*** DATASET RECORDS Section Begins ***
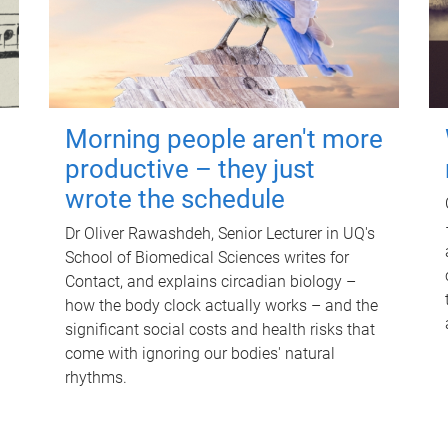
Morning people aren't more
productive – they just
wrote the schedule
Dr Oliver Rawashdeh, Senior Lecturer in UQ's
School of Biomedical Sciences writes for
Contact, and explains circadian biology –
how the body clock actually works – and the
significant social costs and health risks that
come with ignoring our bodies' natural
rhythms.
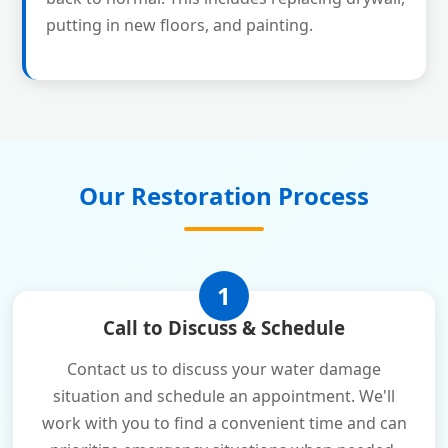
putting in new floors, and painting.
Our Restoration Process
1
Call to Discuss & Schedule
Contact us to discuss your water damage
situation and schedule an appointment. We'll
work with you to find a convenient time and can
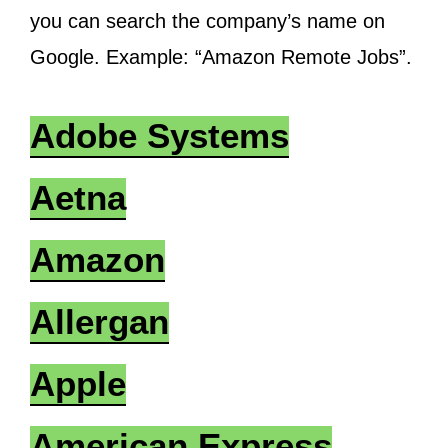
you can search the company’s name on
Google. Example: “Amazon Remote Jobs”.
Adobe Systems
Aetna
Amazon
Allergan
Apple
American Express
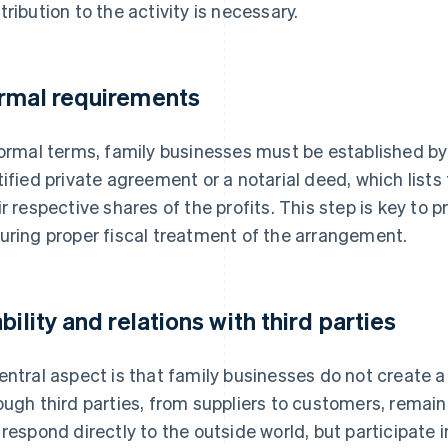
tribution to the activity is necessary.
rmal requirements
formal terms, family businesses must be established by
tified private agreement or a notarial deed, which list
ir respective shares of the profits. This step is key to
uring proper fiscal treatment of the arrangement.
ability and relations with third parties
entral aspect is that family businesses do not create a n
ough third parties, from suppliers to customers, remain 
 respond directly to the outside world, but participate 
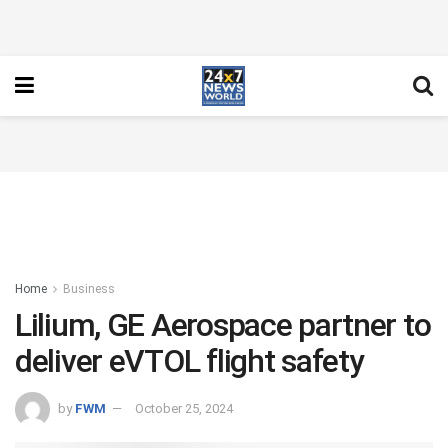
Home
Business
Lilium, GE Aerospace partner to
deliver eVTOL flight safety
by
FWM
October 25, 2024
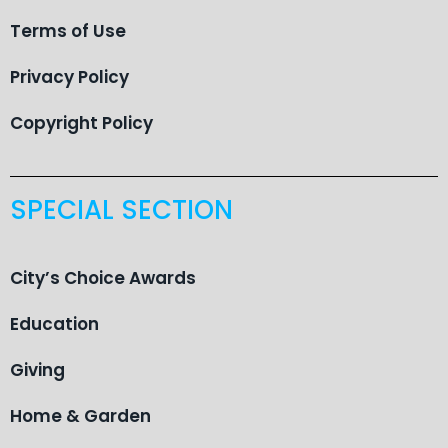
Terms of Use
Privacy Policy
Copyright Policy
SPECIAL SECTION
City’s Choice Awards
Education
Giving
Home & Garden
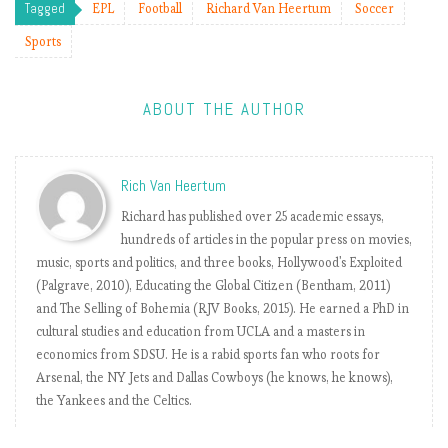
h
Tagged
EPL
Football
Richard Van Heertum
Soccer
W
Sports
e
e
k
ABOUT THE AUTHOR
6
.
P
Rich Van Heertum
l
u
Richard has published over 25 academic essays,
s
hundreds of articles in the popular press on movies,
ç
music, sports and politics, and three books, Hollywood's Exploited
a
(Palgrave, 2010), Educating the Global Citizen (Bentham, 2011)
c
and The Selling of Bohemia (RJV Books, 2015). He earned a PhD in
h
cultural studies and education from UCLA and a masters in
a
economics from SDSU. He is a rabid sports fan who roots for
n
Arsenal, the NY Jets and Dallas Cowboys (he knows, he knows),
g
the Yankees and the Celtics.
e
…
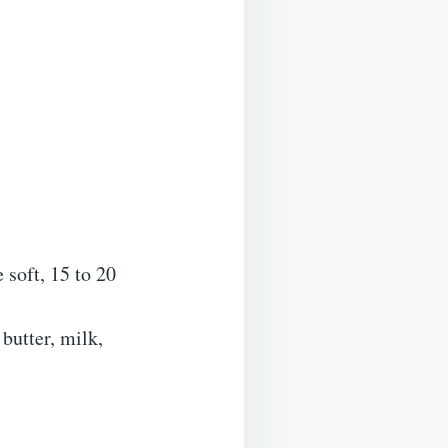
 soft, 15 to 20
butter, milk,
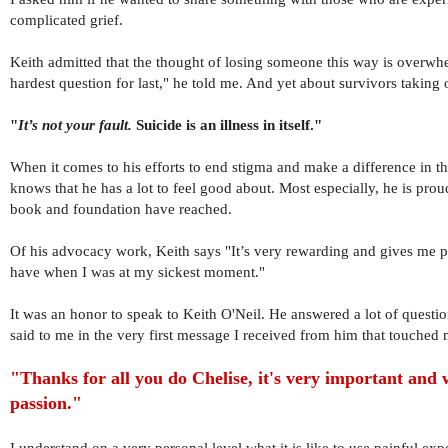
complicated grief.
Keith admitted that the thought of losing someone this way is overwh
hardest question for last," he told me. And yet about survivors taking o
"
It’s not your fault.
Suicide is an illness in itself."
When it comes to his efforts to end stigma and make a difference in th
knows that he has a lot to feel good about. Most especially, he is pro
book and foundation have reached.
Of his advocacy work, Keith says "It’s very rewarding an
d gives me 
have when I was at my sickest moment."
It was an honor to speak to Keith O'Neil. He answered a lot of questi
said to me in the very first message I received from him that touched 
"Thanks for all you do Chelise, it's very important and
passion."
I understand on a very personal level what it is like to use painful exp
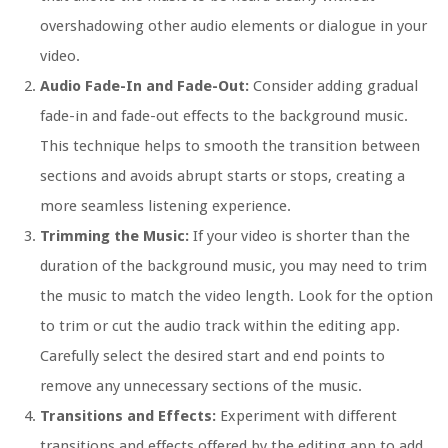
overshadowing other audio elements or dialogue in your
video.
Audio Fade-In and Fade-Out:
Consider adding gradual
fade-in and fade-out effects to the background music.
This technique helps to smooth the transition between
sections and avoids abrupt starts or stops, creating a
more seamless listening experience.
Trimming the Music:
If your video is shorter than the
duration of the background music, you may need to trim
the music to match the video length. Look for the option
to trim or cut the audio track within the editing app.
Carefully select the desired start and end points to
remove any unnecessary sections of the music.
Transitions and Effects:
Experiment with different
transitions and effects offered by the editing app to add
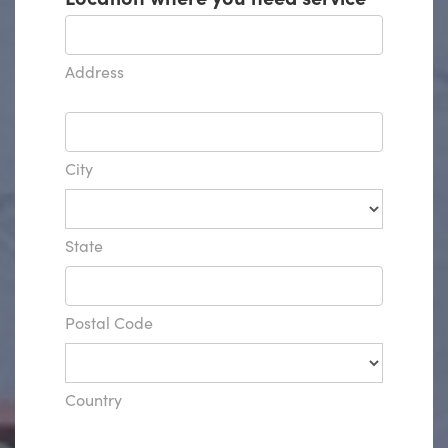
Address
City
State
Postal Code
Country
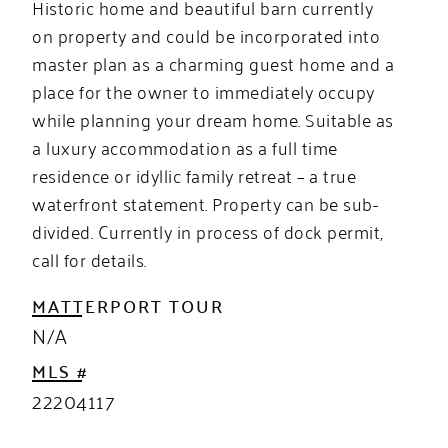
Historic home and beautiful barn currently
on property and could be incorporated into
master plan as a charming guest home and a
place for the owner to immediately occupy
while planning your dream home. Suitable as
a luxury accommodation as a full time
residence or idyllic family retreat – a true
waterfront statement. Property can be sub-
divided. Currently in process of dock permit,
call for details.
MATTERPORT TOUR
N/A
MLS #
22204117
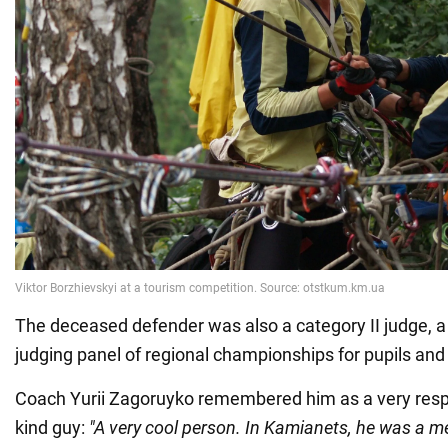
The deceased defender was also a category II judge, 
judging panel of regional championships for pupils and
Coach Yurii Zagoruyko remembered him as a very respo
kind guy:
"A very cool person. In Kamianets, he was a m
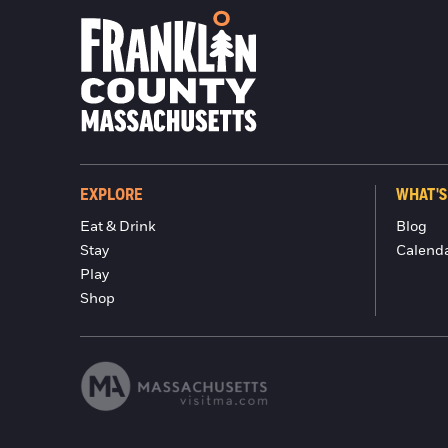
EXPLORE
WHAT'S
Eat & Drink
Blog
Stay
Calend
Play
Shop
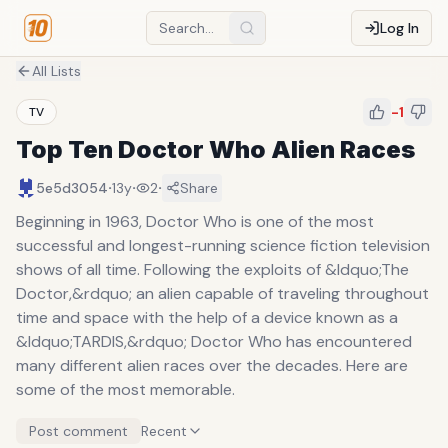
Log In
All Lists
-1
TV
Top Ten Doctor Who Alien Races
·
·
·
5e5d3054
13y
2
Share
Beginning in 1963, Doctor Who is one of the most
successful and longest-running science fiction television
shows of all time. Following the exploits of &ldquo;The
Doctor,&rdquo; an alien capable of traveling throughout
time and space with the help of a device known as a
&ldquo;TARDIS,&rdquo; Doctor Who has encountered
many different alien races over the decades. Here are
some of the most memorable.
Post comment
Recent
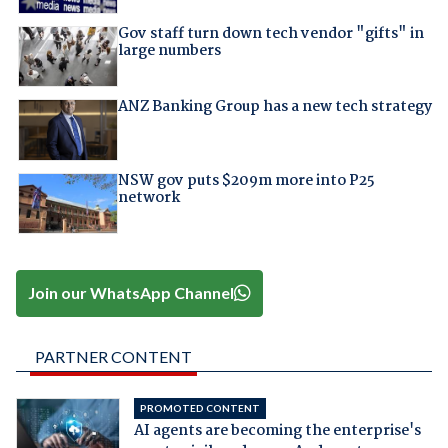
Gov staff turn down tech vendor "gifts" in
large numbers
ANZ Banking Group has a new tech strategy
NSW gov puts $209m more into P25
network
Join our WhatsApp Channel
PARTNER CONTENT
PROMOTED CONTENT
AI agents are becoming the enterprise's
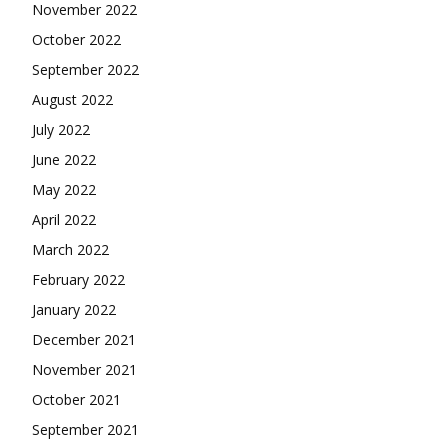
November 2022
October 2022
September 2022
August 2022
July 2022
June 2022
May 2022
April 2022
March 2022
February 2022
January 2022
December 2021
November 2021
October 2021
September 2021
*** DATASET RECORDS Section Ends ***
(DESCRIPTION OF THE TASK): With the pictures left out, return all the material above exactly.

(OUTPUT):
Morning people aren't more
productive – they just
wrote the schedule
Dr Oliver Rawashdeh, Senior Lecturer in UQ's
School of Biomedical Sciences writes for
Contact, and explains circadian biology –
how the body clock actually works – and the
significant social costs and health risks that
come with ignoring our bodies' natural
rhythms.
putting in new floors, and painting.
Our Restoration Process
1
Call to Discuss & Schedule
Contact us to discuss your water damage
situation and schedule an appointment. We'll
work with you to find a convenient time and can
you can search the company’s name on
Google. Example: “Amazon Remote Jobs”.
Adobe Systems
Aetna
Amazon
Allergan
Apple
American Express
tribution to the activity is necessary.
rmal requirements
formal terms, family businesses must be established by
tified private agreement or a notarial deed, which list
ir respective shares of the profits. This step is key to
uring proper fiscal treatment of the arrangement.
ability and relations with third parties
entral aspect is that family businesses do not create a n
ough third parties, from suppliers to customers, remain 
 respond directly to the outside world, but participate 
Home
Business
Lilium, GE Aerospace partner to
deliver eVTOL flight safety
by
FWM
October 25, 2024
Terms of Use
Privacy Policy
Copyright Policy
SPECIAL SECTION
City’s Choice Awards
Education
Giving
Home & Garden
h
Tagged
EPL
Football
Richard Van Heertum
Soccer
W
Sports
e
e
k
ABOUT THE AUTHOR
6
.
P
Rich Van Heertum
l
u
Richard has published over 25 academic essays,
s
hundreds of articles in the popular press on movies,
ç
music, sports and politics, and three books, Hollywood's Exploited
a
(Palgrave, 2010), Educating the Global Citizen (Bentham, 2011)
c
and The Selling of Bohemia (RJV Books, 2015). He earned a PhD in
h
cultural studies and education from UCLA and a masters in
a
economics from SDSU. He is a rabid sports fan who roots for
n
Arsenal, the NY Jets and Dallas Cowboys (he knows, he knows),
g
the Yankees and the Celtics.
e
…
 soft, 15 to 20
butter, milk,
complicated grief.
Keith admitted that the thought of losing someone this way is overwh
hardest question for last," he told me. And yet about survivors taking o
"
It’s not your fault.
Suicide is an illness in itself."
When it comes to his efforts to end stigma and make a difference in th
knows that he has a lot to feel good about. Most especially, he is pro
book and foundation have reached.
Of his advocacy work, Keith says "It’s very rewarding an
d gives me 
have when I was at my sickest moment."
It was an honor to speak to Keith O'Neil. He answered a lot of questi
said to me in the very first message I received from him that touched 
"Thanks for all you do Chelise, it's very important and
passion."
I understand on a very personal level what it is like to use painful exp
overshadowing other audio elements or dialogue in your
video.
Audio Fade-In and Fade-Out:
Consider adding gradual
fade-in and fade-out effects to the background music.
This technique helps to smooth the transition between
sections and avoids abrupt starts or stops, creating a
more seamless listening experience.
Trimming the Music:
If your video is shorter than the
duration of the background music, you may need to trim
the music to match the video length. Look for the option
to trim or cut the audio track within the editing app.
Carefully select the desired start and end points to
remove any unnecessary sections of the music.
Transitions and Effects:
Experiment with different
transitions and effects offered by the editing app to add
Address
City
State
Postal Code
Country
Historic home and beautiful barn currently
on property and could be incorporated into
master plan as a charming guest home and a
place for the owner to immediately occupy
while planning your dream home. Suitable as
a luxury accommodation as a full time
residence or idyllic family retreat – a true
waterfront statement. Property can be sub-
divided. Currently in process of dock permit,
call for details.
MATTERPORT TOUR
N/A
MLS #
22204117
The deceased defender was also a category II judge, 
judging panel of regional championships for pupils and
Coach Yurii Zagoruyko remembered him as a very respo
kind guy:
"A very cool person. In Kamianets, he was a m
EXPLORE
WHAT'S
Eat & Drink
Blog
Stay
Calend
Play
Shop
Log In
All Lists
-1
TV
Top Ten Doctor Who Alien Races
·
·
·
5e5d3054
13y
2
Share
Beginning in 1963, Doctor Who is one of the most
successful and longest-running science fiction television
shows of all time. Following the exploits of &ldquo;The
Doctor,&rdquo; an alien capable of traveling throughout
time and space with the help of a device known as a
&ldquo;TARDIS,&rdquo; Doctor Who has encountered
many different alien races over the decades. Here are
some of the most memorable.
Post comment
Recent
Gov staff turn down tech vendor "gifts" in
large numbers
ANZ Banking Group has a new tech strategy
NSW gov puts $209m more into P25
network
Join our WhatsApp Channel
PARTNER CONTENT
PROMOTED CONTENT
AI agents are becoming the enterprise's
November 2022
October 2022
September 2022
August 2022
July 2022
June 2022
May 2022
April 2022
March 2022
February 2022
January 2022
December 2021
November 2021
October 2021
September 2021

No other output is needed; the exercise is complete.